The instant action was commenced in May, 1960 and a temporary injunction was granted in. August, 1960. The action was placed upon the calendar and is about to be reached for trial. The action here is at common .law for unfair competition based upon the alleged marketing by defendants of a copy of plaintiff’s original product “ monkey stix”, a toy for young children, together with the alleged adaptation of the defendants of the trade name to ‘ ‘ monkie-sticks ’ ’ and for simulation of plaintiff’s diagrams, figures and legends on its packaging suggestive of the use to which the toy may be put.
The Federal action was commenced in November, 1960. In their answer the defendants asserted a counterclaim for judgment declaring that there was no common-law unfair competition as claimed by the plaintiff in the instant action. The plaintiff moved, in the Federal action, to dismiss the counterclaim because of lack of jurisdiction over the subject matter and failure to state a claim for relief; for summary judgment dismissing the counterclaim because of lack of a justiciable controversy between the parties; to vacate a notice by the defendants to take the deposition of the plaintiff; and to stay all proceedings on the counterclaim pending determination of *194the State court action between the same parties. By an order dated March 22, 1961, plaintiff’s motion was granted to the extent of modifying the notice to take depositions and staying the proceedings on the counterclaim pending the determination of the State court action between the same parties.

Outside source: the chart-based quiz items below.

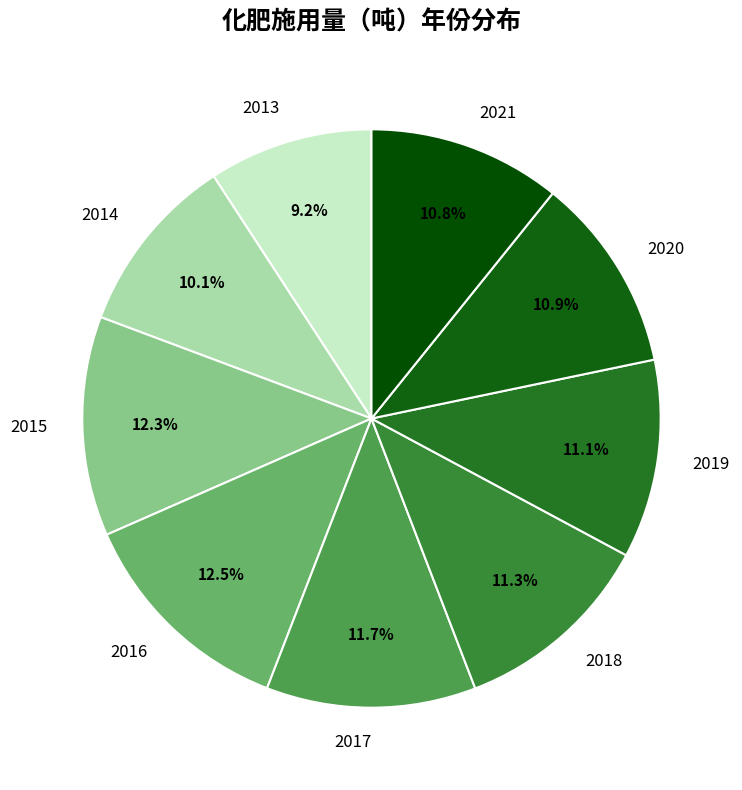

Which slice is the smallest?

2013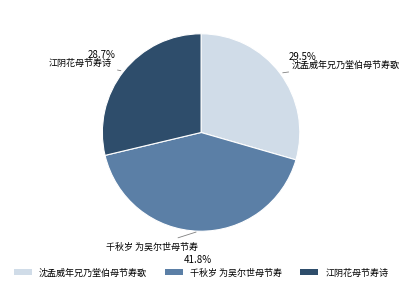

To the nearest percent, what is the average slice percentage?

33%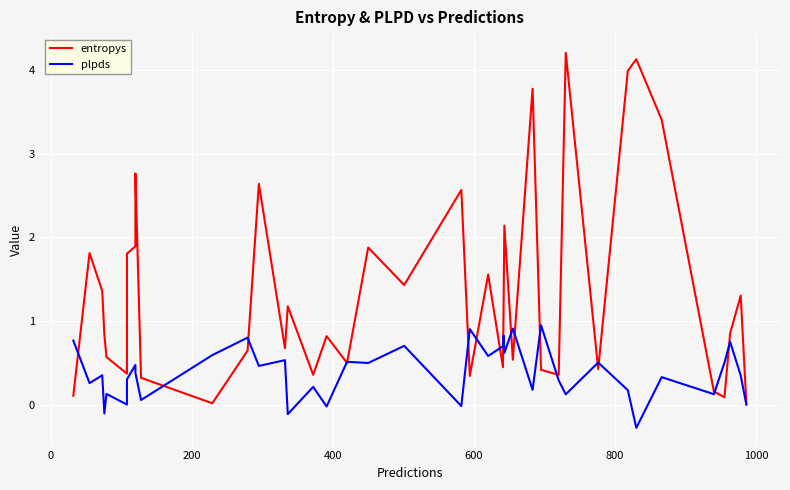

At how many categories does at least one series exceed 0?

40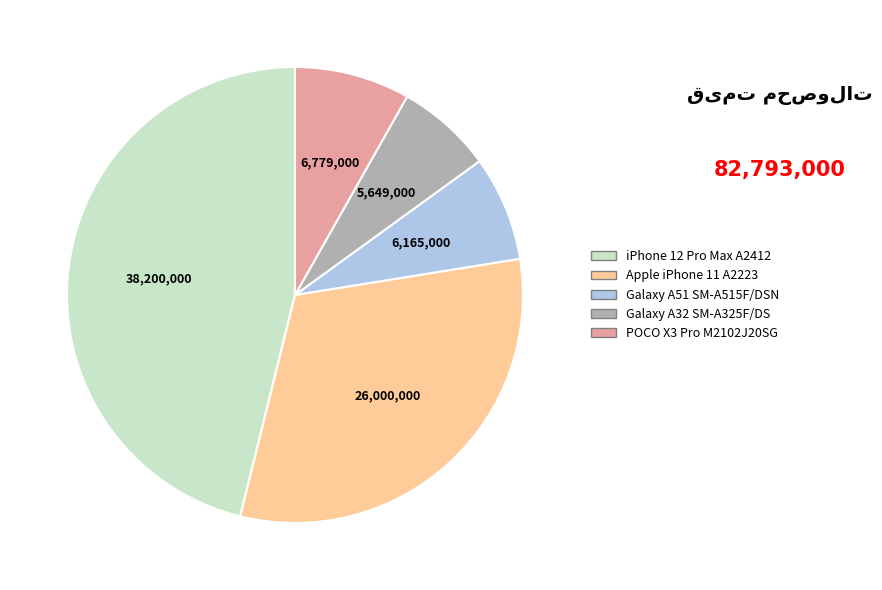

Is iPhone 12 Pro Max A2412 the majority of the pie?

No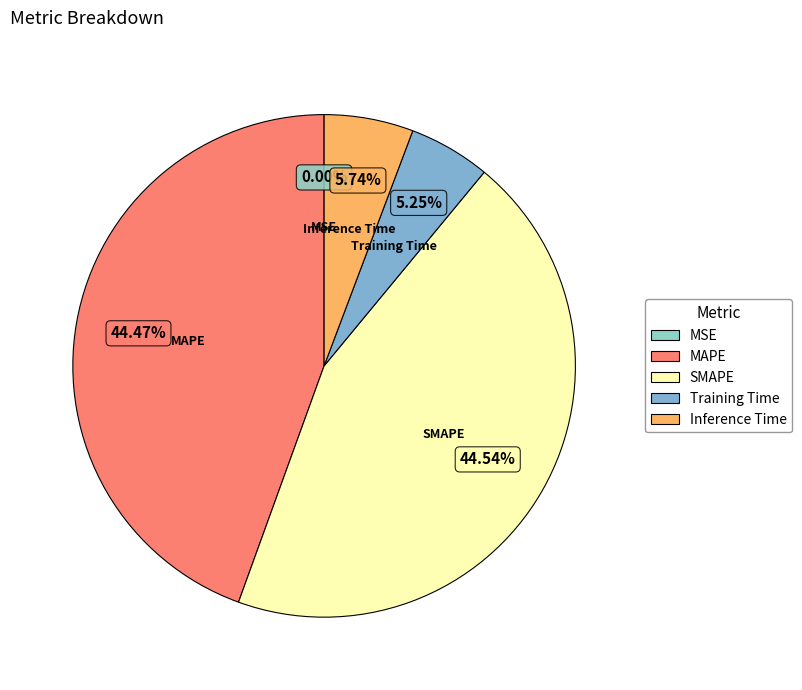

Between Inference Time and MAPE, which is larger?

MAPE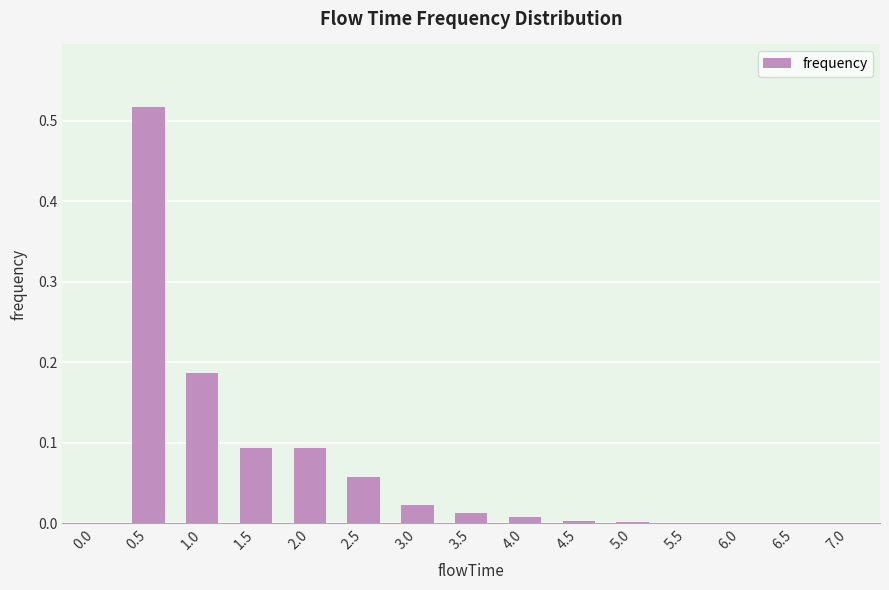

What is the change in value from 0.0 to 1.5?

+0.1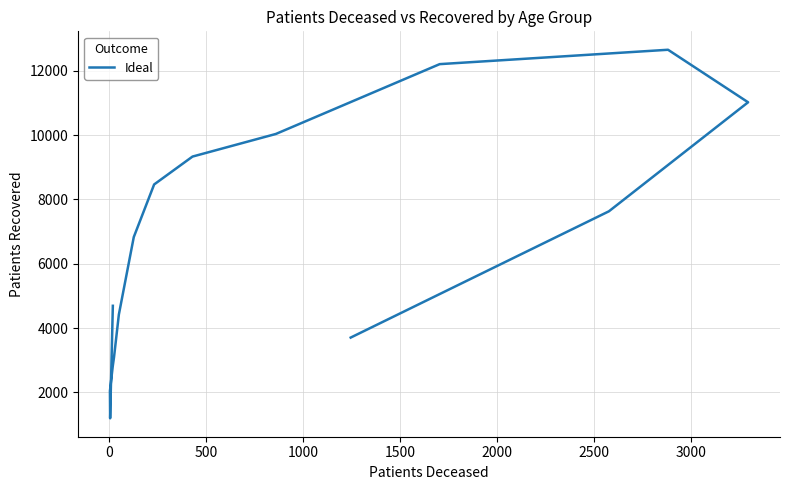

What is the average value?

6435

The disposition of both branches of the defendants’ motion turns upon whether, as claimed by the movants, the subject matter involved in this action has copyright protection. There is no question that the State court has no jurisdiction if the main purpose of the action, whatever its form, is to establish a patent, or to enjoin its infringement or to recover damages therefor. (Wittemann Bros. v. Whittemann Co., 88 Misc. 266, affd. 168 App. Div. 930.) The same rule applies where the subject matter of the action is protected by copyright. There, too, the sole remedy is in the Federal courts for the infringement of the owner’s rights under the copyright. (Cohan, v. Robbins Music Corp., 244 App. Div. 697.)
Reference is made in the moving papers to two copyright numbers, each dated April 7, 1960, found upon a search in the copyright office on December 9,1960, which are claimed to cover the subject matter involved in the instant action. It is stated, on behalf of the plaintiff, that there is no copyright claim in this case nor copyright on the subject product involved. It takes the position similar to that upon which the stay was granted in the Federal court, that subsequent to the defendants ’ alleged copying of plaintiff’s original wrappers, folders and advertisements plaintiff put out a new package with respect to certain design elements of which it obtained copyright protection. However, it does not charge in this action that the defendants infringed upon any copyright on such new package design elements.
Whether the copyrights thus obtained by the plaintiff cover the subject matter of the action in this court cannot be determined summarily upon affidavits alone. The resolution of the issue of fact with respect to that question must await the trial. The motion is, accordingly, denied in all respects.